Dataset excerpts:
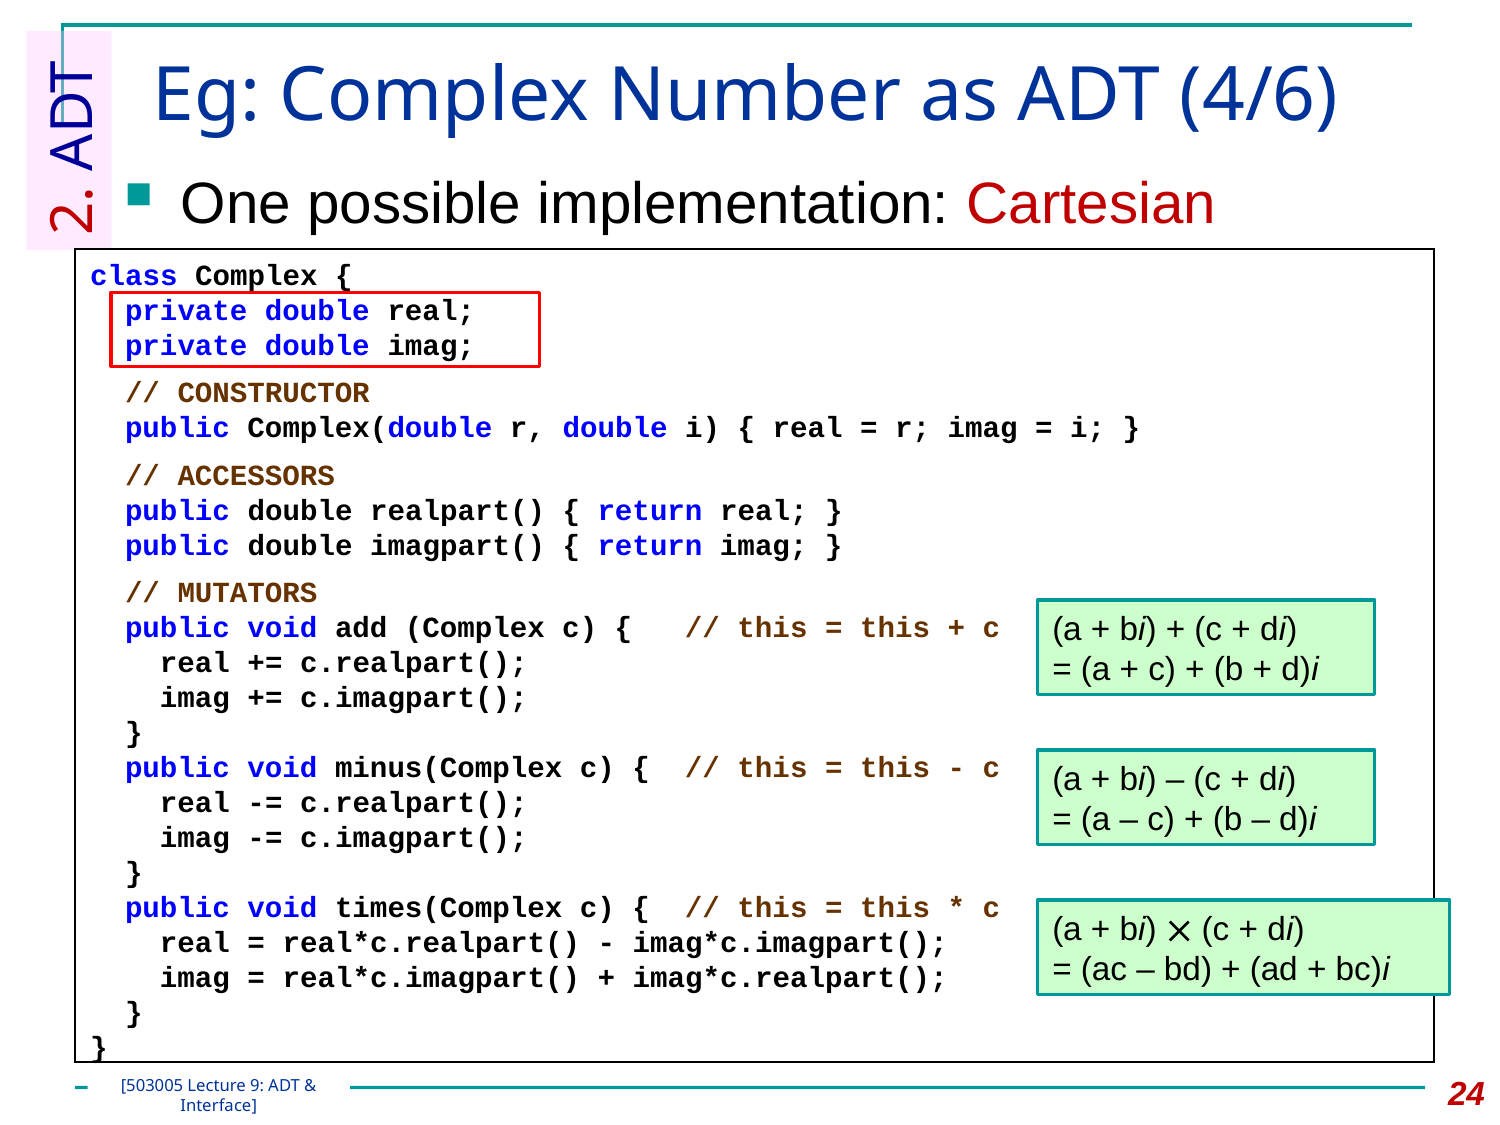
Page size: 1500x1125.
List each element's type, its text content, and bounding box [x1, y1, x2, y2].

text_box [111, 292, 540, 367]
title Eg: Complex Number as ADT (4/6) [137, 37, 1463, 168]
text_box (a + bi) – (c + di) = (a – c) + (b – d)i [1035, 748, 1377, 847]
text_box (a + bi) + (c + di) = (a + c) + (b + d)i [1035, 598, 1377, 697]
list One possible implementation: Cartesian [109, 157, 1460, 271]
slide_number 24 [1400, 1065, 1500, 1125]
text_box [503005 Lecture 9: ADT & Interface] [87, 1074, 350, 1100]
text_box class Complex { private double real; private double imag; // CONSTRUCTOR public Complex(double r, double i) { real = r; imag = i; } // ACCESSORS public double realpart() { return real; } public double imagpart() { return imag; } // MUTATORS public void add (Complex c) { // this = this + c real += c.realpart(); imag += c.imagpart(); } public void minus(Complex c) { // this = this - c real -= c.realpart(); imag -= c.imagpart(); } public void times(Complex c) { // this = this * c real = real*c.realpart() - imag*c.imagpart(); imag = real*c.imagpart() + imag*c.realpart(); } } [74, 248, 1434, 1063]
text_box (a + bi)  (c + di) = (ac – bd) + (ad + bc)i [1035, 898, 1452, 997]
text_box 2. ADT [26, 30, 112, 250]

WHAT THE EXERCISE ASKS >> Please print all the lines above exactly as given and leave out every picture.

RESPONSE BELOW >>
Page size: 1500x1125.
List each element's type, its text content, and bounding box [x1, y1, x2, y2].

text_box [111, 292, 540, 367]
title Eg: Complex Number as ADT (4/6) [137, 37, 1463, 168]
text_box (a + bi) – (c + di) = (a – c) + (b – d)i [1035, 748, 1377, 847]
text_box (a + bi) + (c + di) = (a + c) + (b + d)i [1035, 598, 1377, 697]
list One possible implementation: Cartesian [109, 157, 1460, 271]
slide_number 24 [1400, 1065, 1500, 1125]
text_box [503005 Lecture 9: ADT & Interface] [87, 1074, 350, 1100]
text_box class Complex { private double real; private double imag; // CONSTRUCTOR public Complex(double r, double i) { real = r; imag = i; } // ACCESSORS public double realpart() { return real; } public double imagpart() { return imag; } // MUTATORS public void add (Complex c) { // this = this + c real += c.realpart(); imag += c.imagpart(); } public void minus(Complex c) { // this = this - c real -= c.realpart(); imag -= c.imagpart(); } public void times(Complex c) { // this = this * c real = real*c.realpart() - imag*c.imagpart(); imag = real*c.imagpart() + imag*c.realpart(); } } [74, 248, 1434, 1063]
text_box (a + bi)  (c + di) = (ac – bd) + (ad + bc)i [1035, 898, 1452, 997]
text_box 2. ADT [26, 30, 112, 250]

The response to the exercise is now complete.